"As guidance evolves, that remains the case: the Monetary Policy Committee will not take risks with the recovery" - Mark Carney, BoE Governor
Bank of England Governor Mark Carney underlined his pledge to maintain interest rates unchanged at a record low in an overhaul of forward guidance to fight persisting slack in the U.K. economy. The Bank of England revised its growth outlook upwards, urging investors to increase bets for higher rates even as Carney attempts to reassure that borrowing costs will stay at 0.5% for some time, reiterating that the timing and the level of a possible hike will depend on economic performance, as well as the labour market. The U.K. GDP for the year 2014 is projected to reach 3.4% up from the previous 2.8%, as well as for 2015 the economy is seen to grow at 2.7% compared to 2.3% previously estimated. Despite the positive revision, Carney said that the nation's economy is still facing substantial headwinds.
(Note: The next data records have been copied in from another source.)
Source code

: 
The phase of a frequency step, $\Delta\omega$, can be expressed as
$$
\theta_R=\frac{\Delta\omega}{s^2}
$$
Also, the central bank shares slightly lower inflation projections, reflecting smaller-than-expected increases in utility prices and a stronger Pound, and expects the unemployment rate to hit the 7% target already in January, much sooner than originally estimated. The BoE estimates that after inflation slows to 1.7% in the second quarter of 2015, it will accelerate to 1.9% in 2016 and stay around that level. Following the BoE's quarterly Inflation Report, the Sterling advanced versus the U.S. counterpart, gaining 0.44% to $1.6521.